Researchers from the Software Systems Laboratory bagged a Best Paper Award at the 16th USENIX Symposium on Operating Systems Design and Implementation (OSDI 2021). OSDI is “a premier forum for discussing the design, implementation, and implications of systems software.” A total of six research papers from the department were accepted to the conference.
Jay Lepreau Best Paper Award, OSDI’22
XRP: In-Kernel Storage Functions with eBPF
Yuhong Zhong Columbia University, Haoyu Li Columbia University, Yu Jian Wu Columbia University, Ioannis Zarkadas Columbia University, Jeffrey Tao Columbia University, Evan Mesterhazy Columbia University, Michael Makris Columbia University, Junfeng Yang Columbia University, Amy Tai Google, Ryan Stutsman University of Utah; Asaf Cidon Columbia University
With the emergence of microsecond-scale NVMe storage devices, the Linux kernel storage stack overhead has become significant, almost doubling access times. We present XRP, a framework that allows applications to execute user-defined storage functions, such as index lookups or aggregations, from an eBPF hook in the NVMe driver, safely bypassing most of the kernel’s storage stack. To preserve file system semantics, XRP propagates a small amount of kernel state to its NVMe driver hook where the user-registered eBPF functions are called. We show how two key-value stores, BPF-KV, a simple B+-tree key-value store, and WiredTiger, a popular log-structured merge tree storage engine, can leverage XRP to significantly improve throughput and latency.

• [DATA LINES]:

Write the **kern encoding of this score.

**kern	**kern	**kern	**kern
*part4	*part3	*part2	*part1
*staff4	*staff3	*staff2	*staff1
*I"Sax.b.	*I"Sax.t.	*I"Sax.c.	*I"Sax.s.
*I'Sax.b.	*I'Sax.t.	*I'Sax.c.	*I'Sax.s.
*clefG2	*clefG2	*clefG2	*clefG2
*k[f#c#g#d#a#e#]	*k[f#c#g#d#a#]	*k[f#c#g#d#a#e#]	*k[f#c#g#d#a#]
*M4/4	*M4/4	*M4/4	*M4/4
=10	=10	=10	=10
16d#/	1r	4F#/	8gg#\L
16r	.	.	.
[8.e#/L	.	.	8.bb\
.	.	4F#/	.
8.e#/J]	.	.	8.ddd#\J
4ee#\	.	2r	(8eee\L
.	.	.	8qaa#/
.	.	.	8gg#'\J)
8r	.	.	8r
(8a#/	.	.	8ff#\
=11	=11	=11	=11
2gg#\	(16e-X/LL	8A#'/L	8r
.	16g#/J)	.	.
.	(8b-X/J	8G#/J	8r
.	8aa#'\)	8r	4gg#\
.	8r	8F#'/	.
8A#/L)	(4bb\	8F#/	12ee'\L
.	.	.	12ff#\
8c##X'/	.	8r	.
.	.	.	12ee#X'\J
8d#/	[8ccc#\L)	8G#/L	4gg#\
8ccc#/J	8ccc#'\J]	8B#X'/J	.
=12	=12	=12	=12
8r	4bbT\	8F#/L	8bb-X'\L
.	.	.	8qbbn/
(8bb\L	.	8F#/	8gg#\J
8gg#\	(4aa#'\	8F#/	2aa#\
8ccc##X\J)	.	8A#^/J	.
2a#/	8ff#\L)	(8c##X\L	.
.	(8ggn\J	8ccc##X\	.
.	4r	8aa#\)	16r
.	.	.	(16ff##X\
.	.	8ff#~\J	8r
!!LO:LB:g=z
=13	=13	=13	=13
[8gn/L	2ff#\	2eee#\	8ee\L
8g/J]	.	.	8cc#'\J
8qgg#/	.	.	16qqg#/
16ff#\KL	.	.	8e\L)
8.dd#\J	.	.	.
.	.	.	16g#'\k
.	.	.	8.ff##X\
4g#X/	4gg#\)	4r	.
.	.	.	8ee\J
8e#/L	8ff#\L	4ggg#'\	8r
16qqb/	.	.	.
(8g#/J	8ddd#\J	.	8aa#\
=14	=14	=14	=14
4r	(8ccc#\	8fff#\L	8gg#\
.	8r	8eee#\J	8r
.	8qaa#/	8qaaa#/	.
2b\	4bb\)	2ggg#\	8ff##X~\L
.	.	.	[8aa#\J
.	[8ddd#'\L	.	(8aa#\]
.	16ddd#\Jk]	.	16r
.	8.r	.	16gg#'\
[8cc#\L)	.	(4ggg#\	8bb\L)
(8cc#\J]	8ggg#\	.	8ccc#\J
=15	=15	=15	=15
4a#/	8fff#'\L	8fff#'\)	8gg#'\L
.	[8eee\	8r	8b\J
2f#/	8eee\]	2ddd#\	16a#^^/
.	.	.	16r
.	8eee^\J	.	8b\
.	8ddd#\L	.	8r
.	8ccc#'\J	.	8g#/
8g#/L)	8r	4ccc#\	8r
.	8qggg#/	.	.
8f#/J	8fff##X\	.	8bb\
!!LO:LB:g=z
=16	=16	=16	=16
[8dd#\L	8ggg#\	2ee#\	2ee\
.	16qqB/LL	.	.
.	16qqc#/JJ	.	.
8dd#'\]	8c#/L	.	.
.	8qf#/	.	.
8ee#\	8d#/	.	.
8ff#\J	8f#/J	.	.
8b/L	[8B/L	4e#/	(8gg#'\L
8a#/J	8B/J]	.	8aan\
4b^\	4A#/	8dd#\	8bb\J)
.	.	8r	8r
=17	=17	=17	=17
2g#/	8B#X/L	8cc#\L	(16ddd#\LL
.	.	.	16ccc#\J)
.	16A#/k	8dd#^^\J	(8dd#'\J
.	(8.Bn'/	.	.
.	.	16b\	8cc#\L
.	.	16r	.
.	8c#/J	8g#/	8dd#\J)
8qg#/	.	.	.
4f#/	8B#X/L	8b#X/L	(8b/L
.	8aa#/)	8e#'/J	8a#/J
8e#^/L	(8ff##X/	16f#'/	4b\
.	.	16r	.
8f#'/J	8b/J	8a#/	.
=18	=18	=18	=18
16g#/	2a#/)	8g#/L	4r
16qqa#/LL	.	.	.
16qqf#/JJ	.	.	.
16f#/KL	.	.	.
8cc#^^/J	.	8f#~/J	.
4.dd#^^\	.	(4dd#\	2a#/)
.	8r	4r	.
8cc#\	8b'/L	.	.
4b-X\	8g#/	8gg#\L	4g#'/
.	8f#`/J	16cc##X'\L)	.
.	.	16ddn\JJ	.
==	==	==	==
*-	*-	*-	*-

• [TO BE DONE]:
A. Answer these from the XRP announcement:
(i) How many research papers from the department were accepted to the conference?
(ii) Where does XRP place the eBPF hook that runs user-defined storage functions?
(iii) How is WiredTiger described?
B. Put this sentence from the XRP announcement into Spanish: "To preserve file system semantics, XRP propagates a small amount of kernel state to its NVMe driver hook where the user-registered eBPF functions are called."
C. Print the stretch of the XRP announcement from "Researchers from the" through "to the conference.".
The material stands apart from the XRP announcement.

• [TASK-BY-TASK SOLUTIONS]:
A.
(i) Six.
(ii) In the NVMe driver.
(iii) As a popular log-structured merge tree storage engine.

B. Para preservar la semántica del sistema de archivos, XRP propaga una pequeña cantidad de estado del kernel a su hook del controlador NVMe, donde se invocan las funciones eBPF registradas por el usuario.

C.
Researchers from the Software Systems Laboratory bagged a Best Paper Award at the 16th USENIX Symposium on Operating Systems Design and Implementation (OSDI 2021). OSDI is “a premier forum for discussing the design, implementation, and implications of systems software.” A total of six research papers from the department were accepted to the conference.